Stored items:
^^^^^^^^^^^^^^^^

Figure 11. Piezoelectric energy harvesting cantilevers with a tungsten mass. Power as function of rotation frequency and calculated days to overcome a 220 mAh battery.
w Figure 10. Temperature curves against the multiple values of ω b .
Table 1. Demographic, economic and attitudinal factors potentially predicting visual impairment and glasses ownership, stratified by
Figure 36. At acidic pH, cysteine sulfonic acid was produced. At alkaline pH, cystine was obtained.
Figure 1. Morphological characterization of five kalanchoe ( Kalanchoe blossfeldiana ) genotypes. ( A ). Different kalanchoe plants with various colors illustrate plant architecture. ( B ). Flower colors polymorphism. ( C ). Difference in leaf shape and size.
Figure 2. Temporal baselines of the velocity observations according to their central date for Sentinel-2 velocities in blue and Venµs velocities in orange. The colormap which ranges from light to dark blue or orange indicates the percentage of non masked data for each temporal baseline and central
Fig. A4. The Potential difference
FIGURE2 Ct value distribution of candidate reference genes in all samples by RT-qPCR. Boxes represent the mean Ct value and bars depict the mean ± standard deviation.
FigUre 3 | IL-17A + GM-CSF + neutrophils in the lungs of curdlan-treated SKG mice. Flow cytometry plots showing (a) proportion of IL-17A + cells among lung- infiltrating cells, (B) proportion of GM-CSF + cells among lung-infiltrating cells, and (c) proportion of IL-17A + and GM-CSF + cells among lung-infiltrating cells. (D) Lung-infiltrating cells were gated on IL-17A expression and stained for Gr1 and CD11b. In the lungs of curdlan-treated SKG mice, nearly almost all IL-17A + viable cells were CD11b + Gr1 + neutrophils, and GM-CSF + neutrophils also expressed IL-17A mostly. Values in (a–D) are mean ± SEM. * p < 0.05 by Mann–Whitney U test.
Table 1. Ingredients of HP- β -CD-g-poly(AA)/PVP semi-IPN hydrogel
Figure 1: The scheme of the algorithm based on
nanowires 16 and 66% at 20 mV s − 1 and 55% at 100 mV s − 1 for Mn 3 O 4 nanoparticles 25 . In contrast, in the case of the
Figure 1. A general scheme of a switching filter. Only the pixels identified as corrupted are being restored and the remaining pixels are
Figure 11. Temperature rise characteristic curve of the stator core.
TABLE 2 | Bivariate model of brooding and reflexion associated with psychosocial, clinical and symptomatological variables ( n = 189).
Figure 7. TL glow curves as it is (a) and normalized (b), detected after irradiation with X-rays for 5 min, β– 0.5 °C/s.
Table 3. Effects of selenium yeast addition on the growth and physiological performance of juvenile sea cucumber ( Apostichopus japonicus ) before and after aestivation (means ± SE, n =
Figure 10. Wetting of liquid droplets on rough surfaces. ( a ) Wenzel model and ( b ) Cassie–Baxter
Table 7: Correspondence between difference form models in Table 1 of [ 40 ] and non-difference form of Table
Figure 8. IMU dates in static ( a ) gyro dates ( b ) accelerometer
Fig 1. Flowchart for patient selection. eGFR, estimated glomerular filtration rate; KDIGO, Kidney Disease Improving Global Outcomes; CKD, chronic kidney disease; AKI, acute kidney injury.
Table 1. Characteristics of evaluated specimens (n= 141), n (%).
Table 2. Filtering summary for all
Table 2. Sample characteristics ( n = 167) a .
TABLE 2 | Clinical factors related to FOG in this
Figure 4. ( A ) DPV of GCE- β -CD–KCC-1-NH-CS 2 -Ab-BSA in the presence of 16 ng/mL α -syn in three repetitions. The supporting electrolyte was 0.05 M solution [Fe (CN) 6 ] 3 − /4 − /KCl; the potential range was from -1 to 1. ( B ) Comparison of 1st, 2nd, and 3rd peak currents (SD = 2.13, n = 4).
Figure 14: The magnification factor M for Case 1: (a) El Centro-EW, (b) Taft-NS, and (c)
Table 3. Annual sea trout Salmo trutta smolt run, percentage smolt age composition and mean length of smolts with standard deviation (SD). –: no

^^^^^^^^^^^^^^^^

**Task to carry out**
Return the entries above exactly as they were written.

**Written solution**
Figure 11. Piezoelectric energy harvesting cantilevers with a tungsten mass. Power as function of rotation frequency and calculated days to overcome a 220 mAh battery.
w Figure 10. Temperature curves against the multiple values of ω b .
Table 1. Demographic, economic and attitudinal factors potentially predicting visual impairment and glasses ownership, stratified by
Figure 36. At acidic pH, cysteine sulfonic acid was produced. At alkaline pH, cystine was obtained.
Figure 1. Morphological characterization of five kalanchoe ( Kalanchoe blossfeldiana ) genotypes. ( A ). Different kalanchoe plants with various colors illustrate plant architecture. ( B ). Flower colors polymorphism. ( C ). Difference in leaf shape and size.
Figure 2. Temporal baselines of the velocity observations according to their central date for Sentinel-2 velocities in blue and Venµs velocities in orange. The colormap which ranges from light to dark blue or orange indicates the percentage of non masked data for each temporal baseline and central
Fig. A4. The Potential difference
FIGURE2 Ct value distribution of candidate reference genes in all samples by RT-qPCR. Boxes represent the mean Ct value and bars depict the mean ± standard deviation.
FigUre 3 | IL-17A + GM-CSF + neutrophils in the lungs of curdlan-treated SKG mice. Flow cytometry plots showing (a) proportion of IL-17A + cells among lung- infiltrating cells, (B) proportion of GM-CSF + cells among lung-infiltrating cells, and (c) proportion of IL-17A + and GM-CSF + cells among lung-infiltrating cells. (D) Lung-infiltrating cells were gated on IL-17A expression and stained for Gr1 and CD11b. In the lungs of curdlan-treated SKG mice, nearly almost all IL-17A + viable cells were CD11b + Gr1 + neutrophils, and GM-CSF + neutrophils also expressed IL-17A mostly. Values in (a–D) are mean ± SEM. * p < 0.05 by Mann–Whitney U test.
Table 1. Ingredients of HP- β -CD-g-poly(AA)/PVP semi-IPN hydrogel
Figure 1: The scheme of the algorithm based on
nanowires 16 and 66% at 20 mV s − 1 and 55% at 100 mV s − 1 for Mn 3 O 4 nanoparticles 25 . In contrast, in the case of the
Figure 1. A general scheme of a switching filter. Only the pixels identified as corrupted are being restored and the remaining pixels are
Figure 11. Temperature rise characteristic curve of the stator core.
TABLE 2 | Bivariate model of brooding and reflexion associated with psychosocial, clinical and symptomatological variables ( n = 189).
Figure 7. TL glow curves as it is (a) and normalized (b), detected after irradiation with X-rays for 5 min, β– 0.5 °C/s.
Table 3. Effects of selenium yeast addition on the growth and physiological performance of juvenile sea cucumber ( Apostichopus japonicus ) before and after aestivation (means ± SE, n =
Figure 10. Wetting of liquid droplets on rough surfaces. ( a ) Wenzel model and ( b ) Cassie–Baxter
Table 7: Correspondence between difference form models in Table 1 of [ 40 ] and non-difference form of Table
Figure 8. IMU dates in static ( a ) gyro dates ( b ) accelerometer
Fig 1. Flowchart for patient selection. eGFR, estimated glomerular filtration rate; KDIGO, Kidney Disease Improving Global Outcomes; CKD, chronic kidney disease; AKI, acute kidney injury.
Table 1. Characteristics of evaluated specimens (n= 141), n (%).
Table 2. Filtering summary for all
Table 2. Sample characteristics ( n = 167) a .
TABLE 2 | Clinical factors related to FOG in this
Figure 4. ( A ) DPV of GCE- β -CD–KCC-1-NH-CS 2 -Ab-BSA in the presence of 16 ng/mL α -syn in three repetitions. The supporting electrolyte was 0.05 M solution [Fe (CN) 6 ] 3 − /4 − /KCl; the potential range was from -1 to 1. ( B ) Comparison of 1st, 2nd, and 3rd peak currents (SD = 2.13, n = 4).
Figure 14: The magnification factor M for Case 1: (a) El Centro-EW, (b) Taft-NS, and (c)
Table 3. Annual sea trout Salmo trutta smolt run, percentage smolt age composition and mean length of smolts with standard deviation (SD). –: no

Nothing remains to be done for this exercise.